#### [Istruzione a]
Trasforma in una tabella Markdown le righe dei campioni d'erbario a partire da quella che contiene "collection date: 1917-10-13/1917-10-15" e fino a quella che contiene "elevation (m): 2600". Usa le colonne "N." e "Riga" e tralascia le righe vuote.

=== Estratto della fonte ===

Cosenza vista dall'elicottero dei carabinieri il giorno del blitz
8 minuti per la letturaCOSENZA – C’è una folta schiera di collaboratori di giustizia dietro i racconti selezionati dagli inquirenti per contribuire a delineare il quadro di accusa contro presunti capi e affiliati alla “confederazione” di cosche che la Dda catanzarese ritiene di avere individuato con la maxi inchiesta che ha portato nei giorni, con l’operazione “Reset”, a 190 arresti. Dichiarazioni di pentiti risalenti ad anni diversi, alcune delle quali già valutate in processi arrivati a sentenza definitiva, alcune altre – soprattutto le più recenti – oggetto di attività di riscontro nella stessa inchiesta “Reset”.

=== Righe elencate ===

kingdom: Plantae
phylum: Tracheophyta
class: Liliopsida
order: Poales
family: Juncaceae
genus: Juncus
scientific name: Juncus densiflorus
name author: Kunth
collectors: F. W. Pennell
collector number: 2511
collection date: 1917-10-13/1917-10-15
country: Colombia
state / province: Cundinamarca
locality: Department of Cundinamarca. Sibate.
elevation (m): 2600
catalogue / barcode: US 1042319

===
=== Righe elencate ===

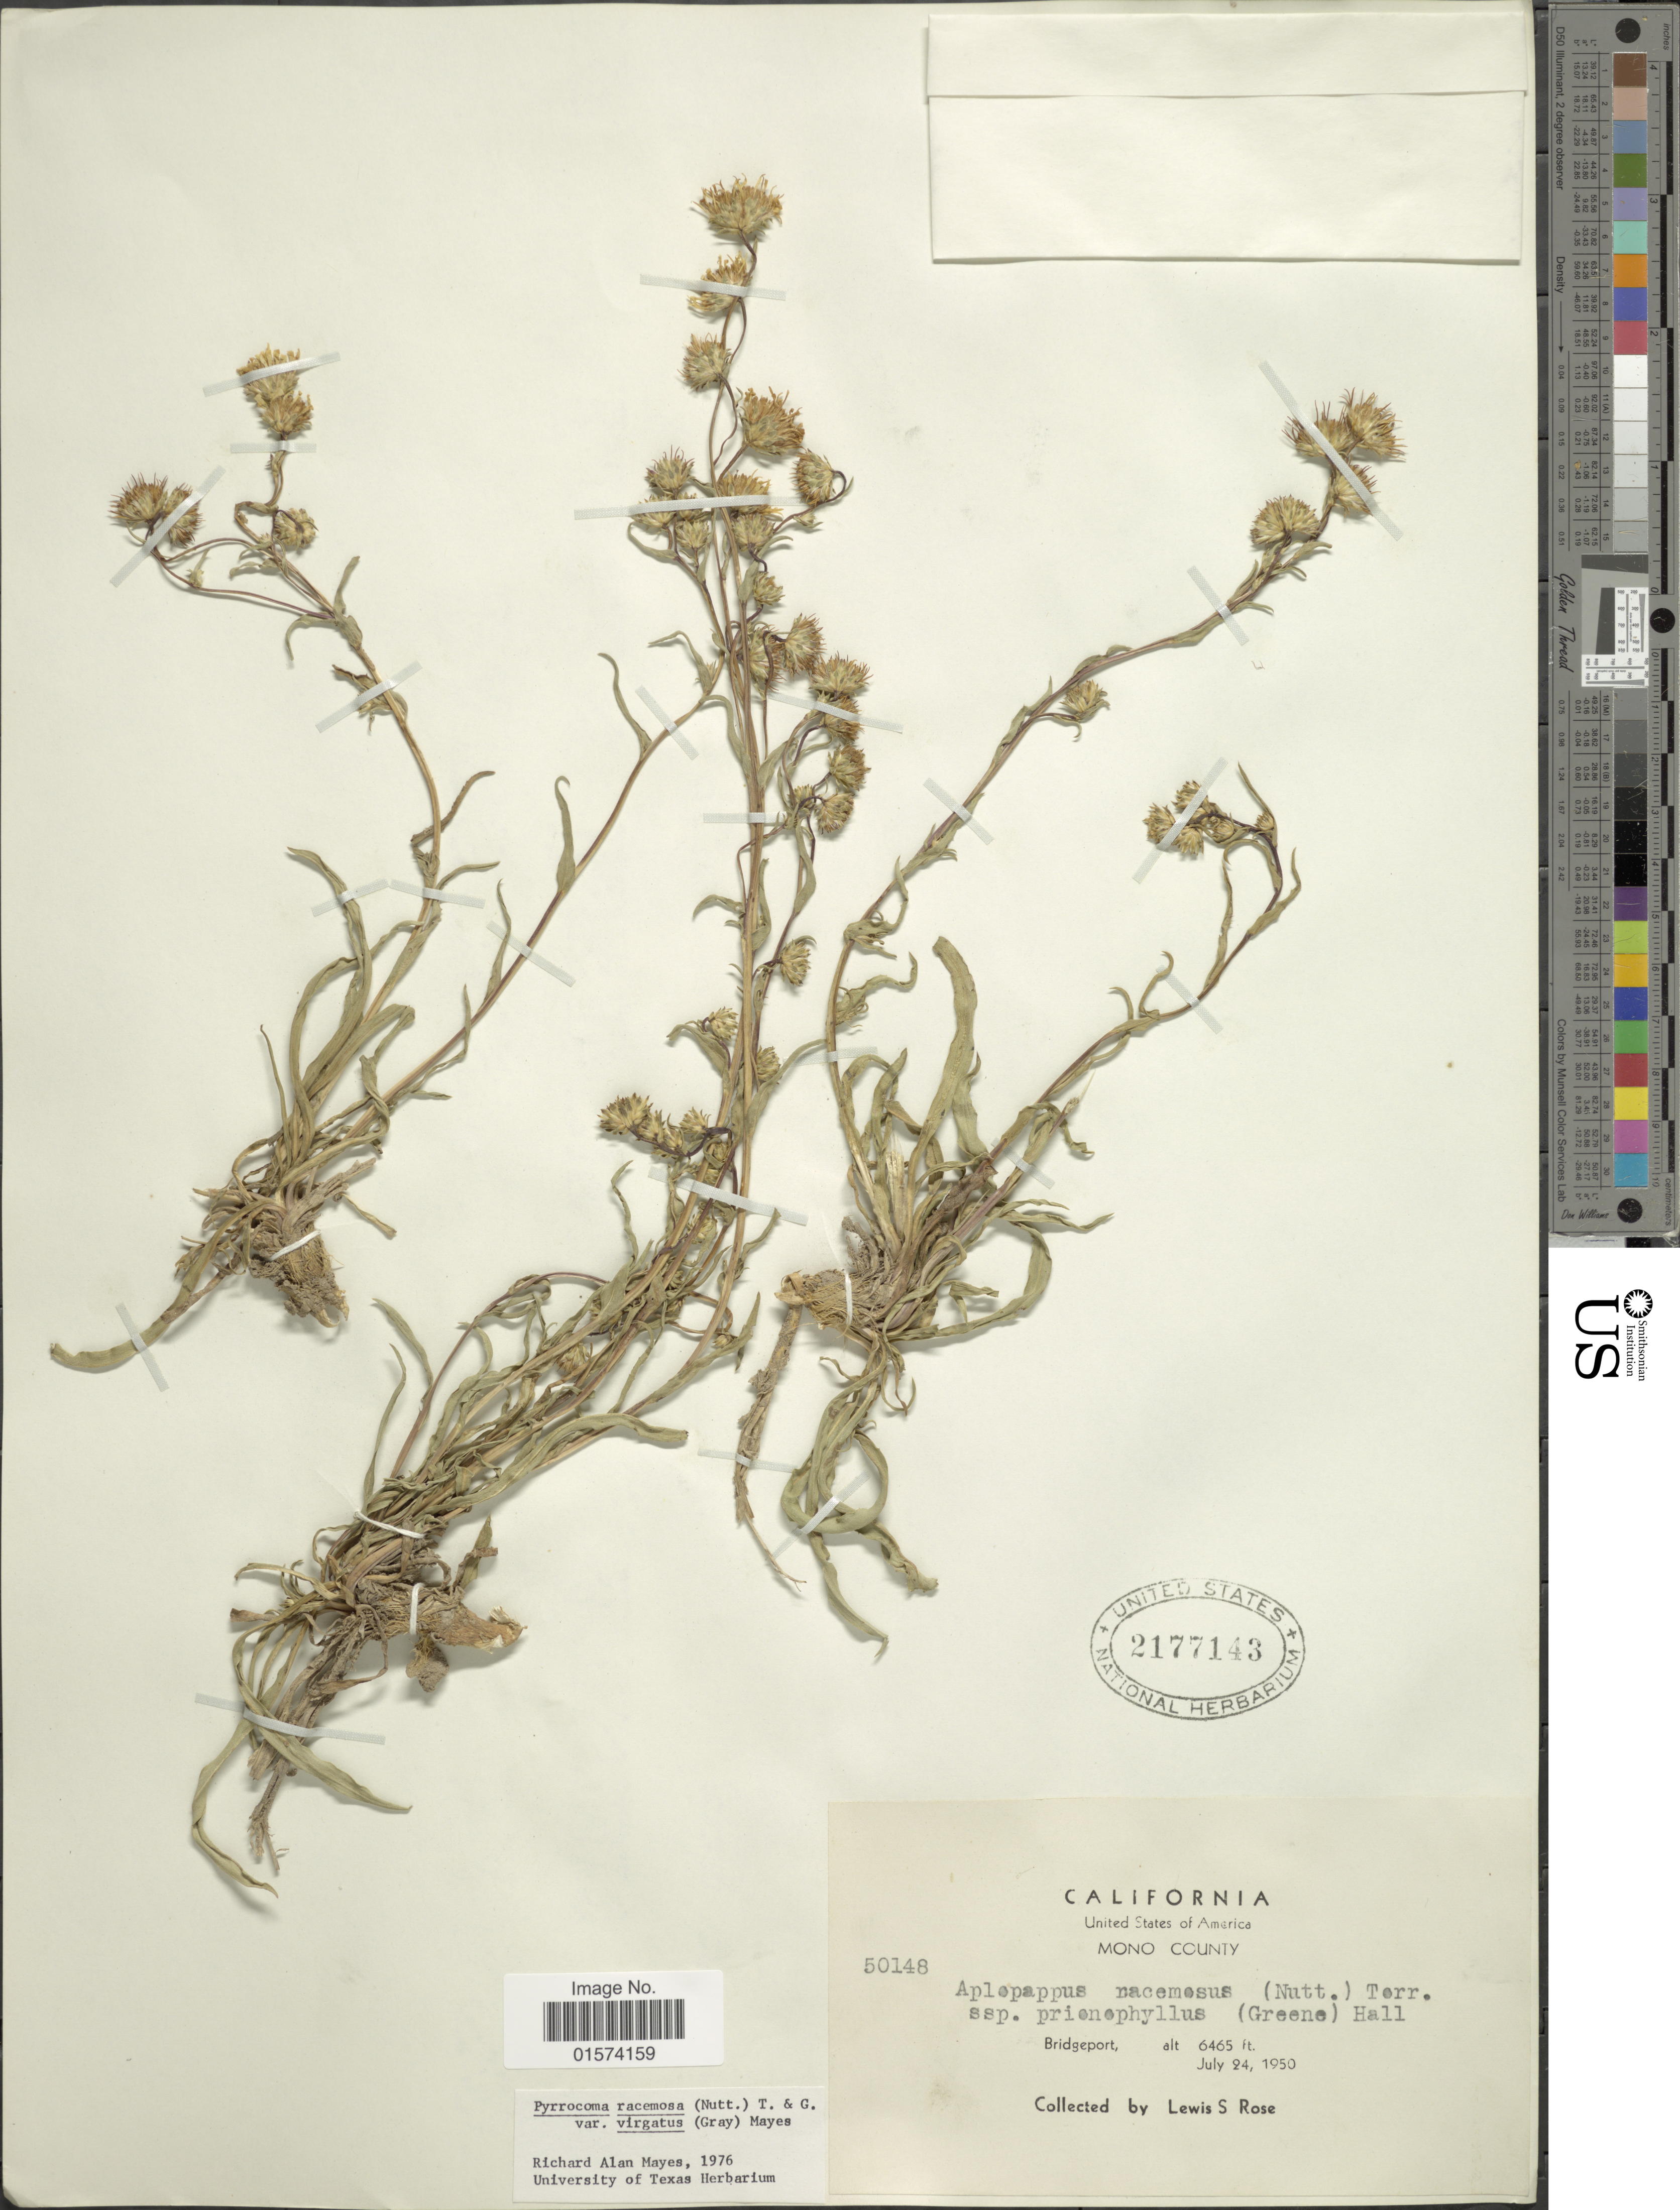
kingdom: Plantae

===
=== Righe elencate ===

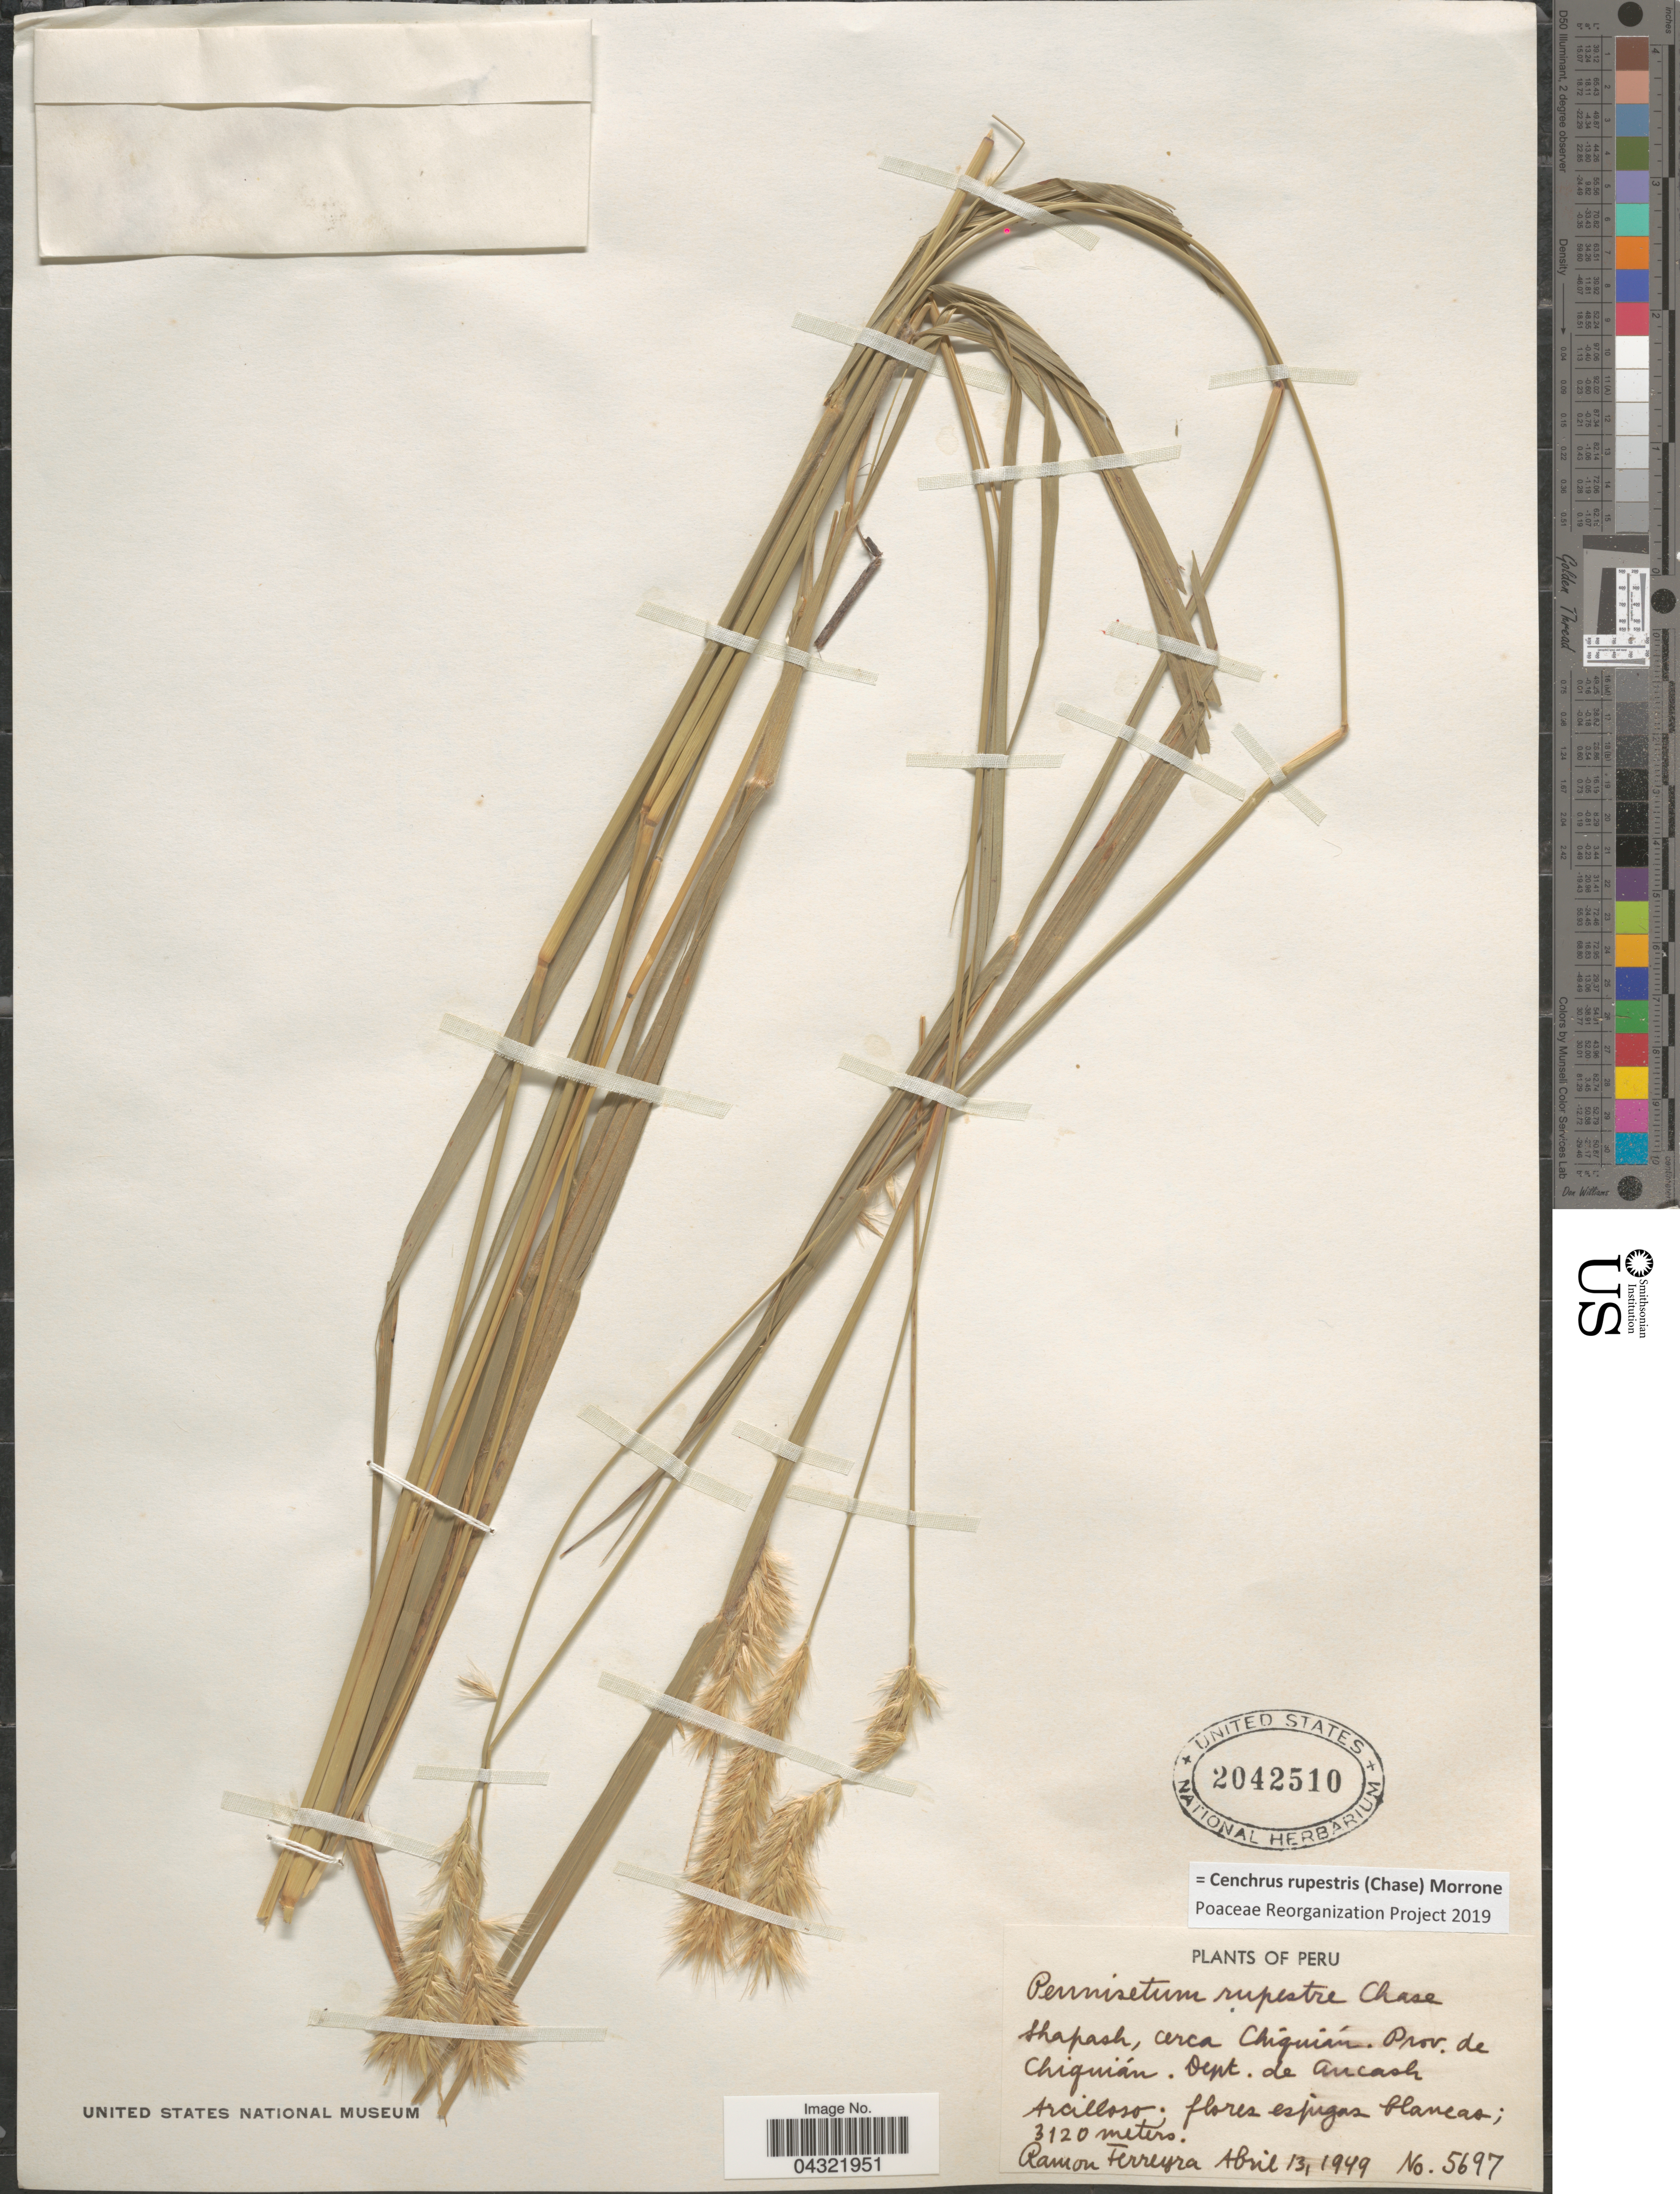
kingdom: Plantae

===

#### [Istruzione b]
Riduci a un elenco puntato il paragrafo dell'articolo sull'inchiesta "Reset" che comincia con "8 minuti per la lettura", conservandone i fatti principali.

#### [Risultato completo a]
| N. | Riga |
|---|---|
| 1 | collection date: 1917-10-13/1917-10-15 |
| 2 | country: Colombia |
| 3 | state / province: Cundinamarca |
| 4 | locality: Department of Cundinamarca. Sibate. |
| 5 | elevation (m): 2600 |

#### [Risultato completo b]
- Dietro i racconti selezionati dagli inquirenti per l'accusa c'è una folta schiera di collaboratori di giustizia.
- L'accusa riguarda presunti capi e affiliati alla "confederazione" di cosche che la Dda catanzarese ritiene di avere individuato.
- La maxi inchiesta, con l'operazione "Reset", ha portato a 190 arresti.
- Le dichiarazioni dei pentiti risalgono ad anni diversi.
- Alcune dichiarazioni sono già state valutate in processi arrivati a sentenza definitiva.
- Altre, soprattutto le più recenti, sono oggetto di attività di riscontro nella stessa inchiesta "Reset".